Higüey. Cuando esta ciudad, hoy con un cuarto de millón de habitantes, era una aldea con poco más de 20 mil vidas, el patio de mi casa era asiento de una de las pocas industrias de la comunidad.
En sus más de 2,000 mil metros funcionaba primero un horno de cal, después un pequeño taller de ebanistería al que se sumó un pequeño aserradero (sin los pinares del Cibao). También un puesto de venta de maderas “criollas” (de bosques locales) y de pino de la Cordillera Central.
Papá estaba en la calle alimentando el negocio y doña Gisela administraba la casa y los negocios en ese patio entonces inmenso, para mis ocho años. Mamá era La Doña, también Doña Gisela. Mis hermanas acudían a la escuela, los varones también pero en su tiempo libre hacían tareas en ese patio-multiempresas.
Todos trabajaban. Mamá dirigía y le sobraba tiempo para el café de las 3:00 PM con galletas calientes de la panadería próxima. Algunos clientes de La Doña preferían por eso ir por la tarde al negocio. Era el café apreciado del barrio, que de estar ubicado en el borde de la “ciudad”, su crecimiento lo había mudado a sólo ocho cuadras del parque central.
Escapé a Santo Domingo para estudiar ingeniería en la UASD y terminé en periodismo, todo por culpa de un curso de periodismo por correspondencia que me compro Doña Gisela por recomendación de mi hermana Margarita, porque yo hacía un “periódico” en el séptimo curso del Colegio La Altagracia.

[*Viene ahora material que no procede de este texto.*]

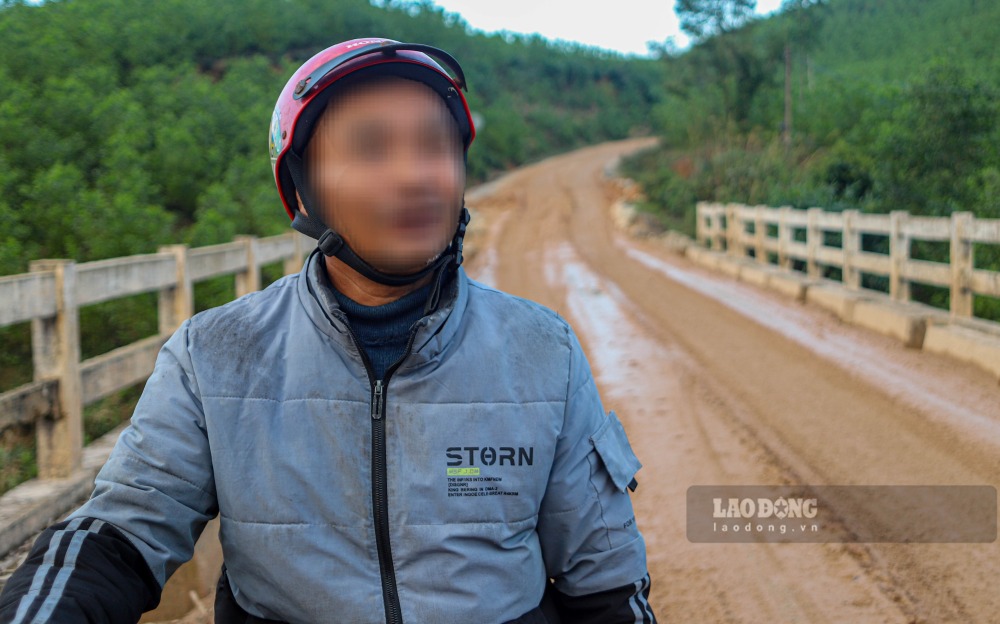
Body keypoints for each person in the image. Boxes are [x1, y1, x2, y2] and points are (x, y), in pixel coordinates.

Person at [0, 38, 656, 624]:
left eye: (435, 147)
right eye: (370, 149)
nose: (414, 175)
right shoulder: (215, 356)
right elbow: (121, 535)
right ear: (303, 188)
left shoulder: (543, 350)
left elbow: (604, 579)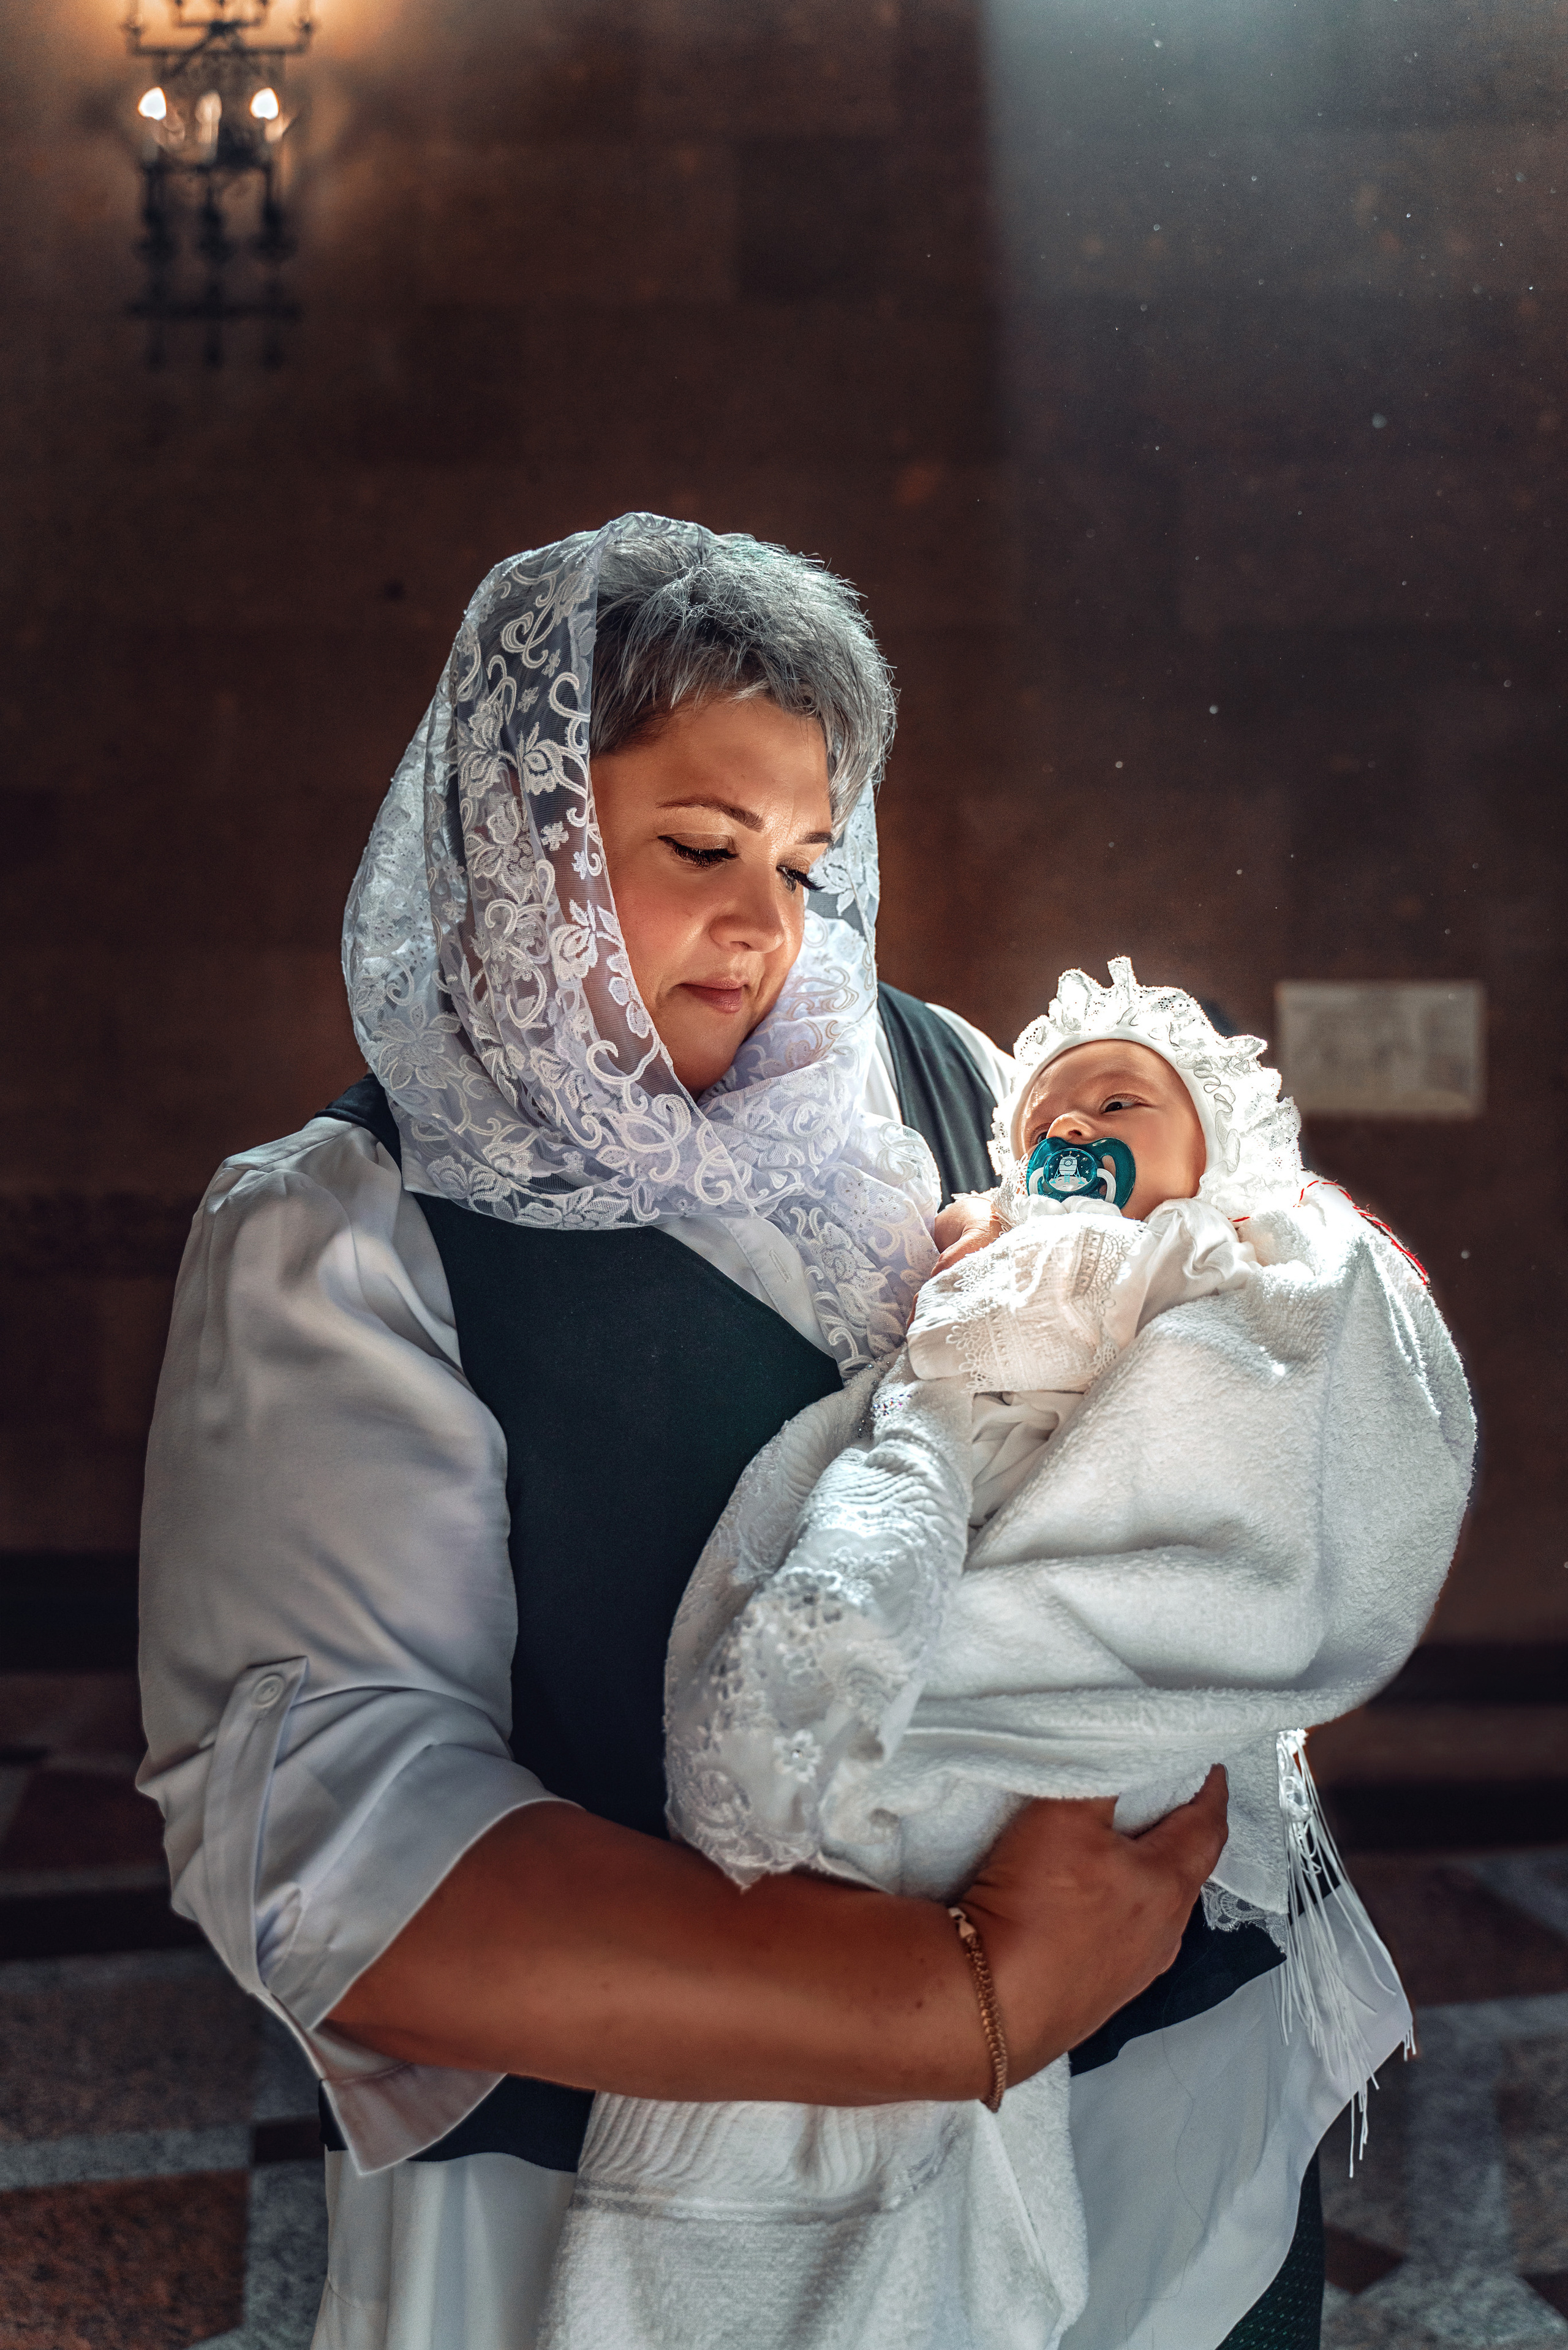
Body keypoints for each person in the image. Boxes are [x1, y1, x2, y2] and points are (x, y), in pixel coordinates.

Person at [138, 514, 1235, 2350]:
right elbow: (337, 1841)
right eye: (703, 849)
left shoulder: (953, 1081)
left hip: (1142, 2130)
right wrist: (969, 1993)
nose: (768, 926)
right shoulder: (344, 1229)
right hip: (637, 2225)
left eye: (808, 860)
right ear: (519, 840)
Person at [535, 962, 1476, 2350]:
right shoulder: (991, 1239)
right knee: (846, 1641)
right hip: (946, 1519)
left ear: (1214, 1147)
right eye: (1048, 1106)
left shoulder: (1222, 1254)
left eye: (1121, 1098)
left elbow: (1270, 1411)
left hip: (1073, 1633)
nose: (1077, 1117)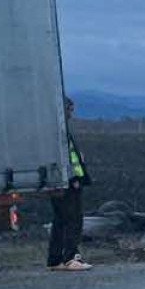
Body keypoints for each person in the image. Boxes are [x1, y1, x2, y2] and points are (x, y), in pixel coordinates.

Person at [47, 96, 91, 271]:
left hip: (59, 181)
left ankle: (55, 259)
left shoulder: (53, 129)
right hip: (68, 183)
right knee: (73, 219)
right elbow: (66, 158)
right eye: (70, 109)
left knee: (60, 221)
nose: (71, 113)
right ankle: (70, 257)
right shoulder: (60, 132)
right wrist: (73, 179)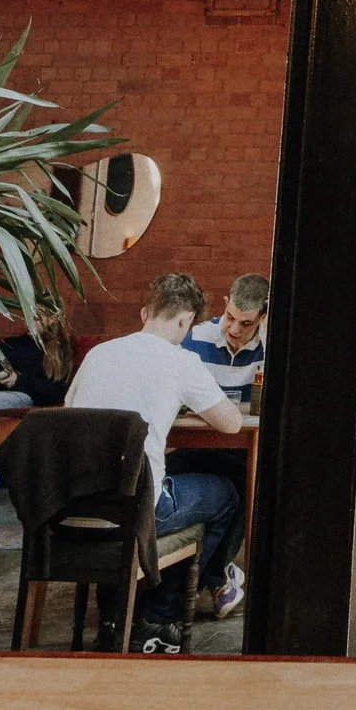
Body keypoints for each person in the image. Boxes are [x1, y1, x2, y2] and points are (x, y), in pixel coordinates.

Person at [66, 273, 251, 649]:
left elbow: (69, 413)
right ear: (185, 320)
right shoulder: (181, 361)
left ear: (144, 313)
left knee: (166, 476)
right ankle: (158, 617)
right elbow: (231, 424)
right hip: (135, 507)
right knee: (226, 495)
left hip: (71, 504)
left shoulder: (97, 355)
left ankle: (115, 615)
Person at [186, 273, 270, 406]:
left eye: (246, 323)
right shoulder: (196, 338)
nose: (234, 330)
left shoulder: (268, 345)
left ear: (263, 317)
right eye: (230, 317)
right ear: (226, 303)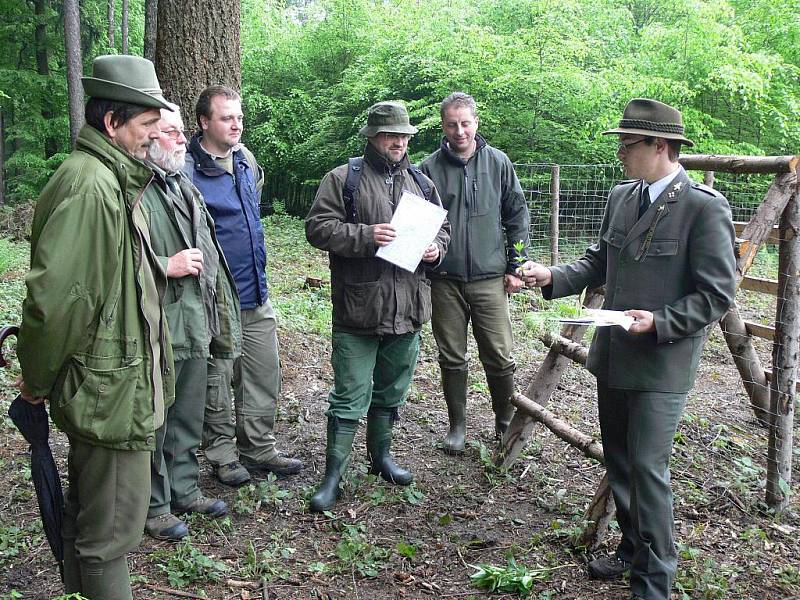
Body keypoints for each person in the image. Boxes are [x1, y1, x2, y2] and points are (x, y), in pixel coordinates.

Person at [521, 98, 736, 600]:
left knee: (646, 469)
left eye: (627, 143)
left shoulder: (703, 207)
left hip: (661, 362)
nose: (620, 151)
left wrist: (660, 321)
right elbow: (601, 261)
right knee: (620, 460)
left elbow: (717, 294)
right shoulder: (623, 196)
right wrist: (553, 275)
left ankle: (654, 581)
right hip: (614, 354)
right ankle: (632, 547)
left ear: (659, 146)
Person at [15, 55, 175, 599]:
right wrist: (34, 383)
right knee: (109, 541)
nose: (155, 139)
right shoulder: (91, 187)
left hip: (112, 390)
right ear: (112, 124)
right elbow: (56, 303)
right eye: (146, 128)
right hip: (110, 396)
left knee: (90, 529)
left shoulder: (110, 180)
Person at [305, 101, 450, 512]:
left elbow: (446, 230)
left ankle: (380, 458)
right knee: (350, 394)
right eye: (391, 136)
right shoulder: (343, 179)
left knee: (391, 391)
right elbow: (317, 228)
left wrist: (436, 251)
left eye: (404, 136)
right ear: (372, 137)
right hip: (358, 309)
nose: (399, 142)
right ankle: (333, 474)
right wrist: (368, 235)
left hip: (408, 309)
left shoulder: (422, 183)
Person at [183, 85, 301, 486]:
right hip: (214, 296)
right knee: (217, 377)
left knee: (263, 373)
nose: (236, 125)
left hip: (256, 290)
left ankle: (259, 447)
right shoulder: (185, 169)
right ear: (203, 122)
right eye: (226, 118)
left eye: (239, 117)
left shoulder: (246, 160)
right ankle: (222, 454)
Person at [142, 104, 242, 540]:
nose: (183, 140)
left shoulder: (181, 183)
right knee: (156, 419)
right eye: (172, 133)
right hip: (158, 326)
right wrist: (167, 264)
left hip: (194, 322)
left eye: (182, 132)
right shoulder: (136, 190)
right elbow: (117, 260)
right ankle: (154, 504)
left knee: (186, 415)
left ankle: (183, 489)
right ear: (148, 138)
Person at [420, 92, 531, 453]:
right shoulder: (427, 169)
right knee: (451, 356)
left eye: (465, 123)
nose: (459, 131)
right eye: (452, 124)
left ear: (476, 123)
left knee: (499, 356)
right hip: (444, 279)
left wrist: (517, 265)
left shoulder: (498, 163)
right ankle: (457, 426)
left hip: (490, 278)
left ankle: (503, 420)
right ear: (443, 126)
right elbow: (419, 223)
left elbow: (517, 216)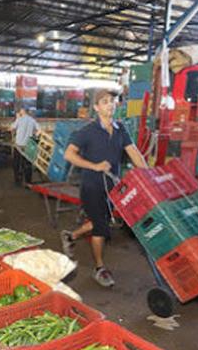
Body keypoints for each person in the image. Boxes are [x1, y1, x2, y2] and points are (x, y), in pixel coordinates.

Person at [61, 89, 147, 287]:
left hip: (112, 187)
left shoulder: (120, 129)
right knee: (100, 225)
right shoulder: (87, 131)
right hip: (91, 186)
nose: (111, 104)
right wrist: (95, 166)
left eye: (113, 101)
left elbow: (134, 154)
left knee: (103, 220)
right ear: (96, 107)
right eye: (106, 101)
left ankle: (71, 236)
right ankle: (99, 268)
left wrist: (149, 175)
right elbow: (69, 155)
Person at [11, 108, 40, 185]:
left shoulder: (19, 119)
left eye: (19, 112)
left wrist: (17, 118)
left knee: (17, 163)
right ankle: (28, 181)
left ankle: (17, 181)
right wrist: (34, 137)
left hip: (19, 145)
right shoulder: (32, 120)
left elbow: (11, 128)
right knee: (28, 163)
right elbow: (39, 130)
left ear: (22, 112)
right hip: (28, 144)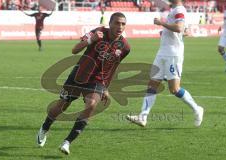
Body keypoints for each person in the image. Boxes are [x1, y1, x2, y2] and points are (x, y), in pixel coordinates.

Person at [36, 12, 130, 155]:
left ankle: (67, 142)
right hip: (78, 76)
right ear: (110, 23)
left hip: (97, 80)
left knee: (91, 104)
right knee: (63, 105)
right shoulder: (97, 32)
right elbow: (75, 50)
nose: (120, 26)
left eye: (123, 24)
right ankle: (44, 127)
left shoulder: (125, 47)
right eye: (117, 23)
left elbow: (113, 67)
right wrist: (90, 40)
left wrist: (105, 87)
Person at [126, 0, 204, 127]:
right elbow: (184, 31)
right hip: (162, 53)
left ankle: (197, 109)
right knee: (152, 85)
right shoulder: (174, 10)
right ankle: (143, 117)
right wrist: (166, 32)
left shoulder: (179, 10)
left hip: (172, 55)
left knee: (174, 89)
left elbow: (179, 27)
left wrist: (161, 23)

Pasaron los años de la UASD y un día, de regreso al terruño descubrí que Doña Gisela, se había convertido en Mamá Gisela. Todos en su entorno la llamaban así. Para los hijos era Mamá, para los demás Mamá Gisela. Inicialmente no entendí. Pasaron los años y comprendí que ya no era solo mía y de mis hermanos, sino que se había convertido en el alma del barrio y con el paso del tiempo crecía el número de los que la asumían como su Mamá Gisela.
Su sonrisa, sus consejos, sus atenciones, comidas, dulces, roquetes, sus buenos deseos, sus oraciones, alcanzaban para todos. Tenía tiempo para todos y todas, para escuchar, para los buenos deseos, los consejos, para rendir el arroz y la carne, y poner un plato en la mesa para el que llegara sin ser invitado. La casa de Mamá Gisela fue un refugio para todos. Así siguió cuando tuvo que sentarse y dirigir la casa desde su sillón en la terraza, donde todos eran bienvenidos.
Un día llegó a mi oficina un no higüeyano. Cuando pregunté en qué podía servirle y quién le recomendó mis servicios dijo: “Pregunté a varios amigos y todos coincidieron que usted era hijo de Mamá Gisela y eso lo convertía en persona confiable”. Entonces acepté que ya no era solo mi madre, era la Mamá Gisela de todos. El Día de las Madres, Dios la convocó a la morada de los justos y en cientos de familias, no solo sus hijos y familiares, lloraron a su Mamá Gisela. Dejó de ser mía. Pertenecía a su pueblo.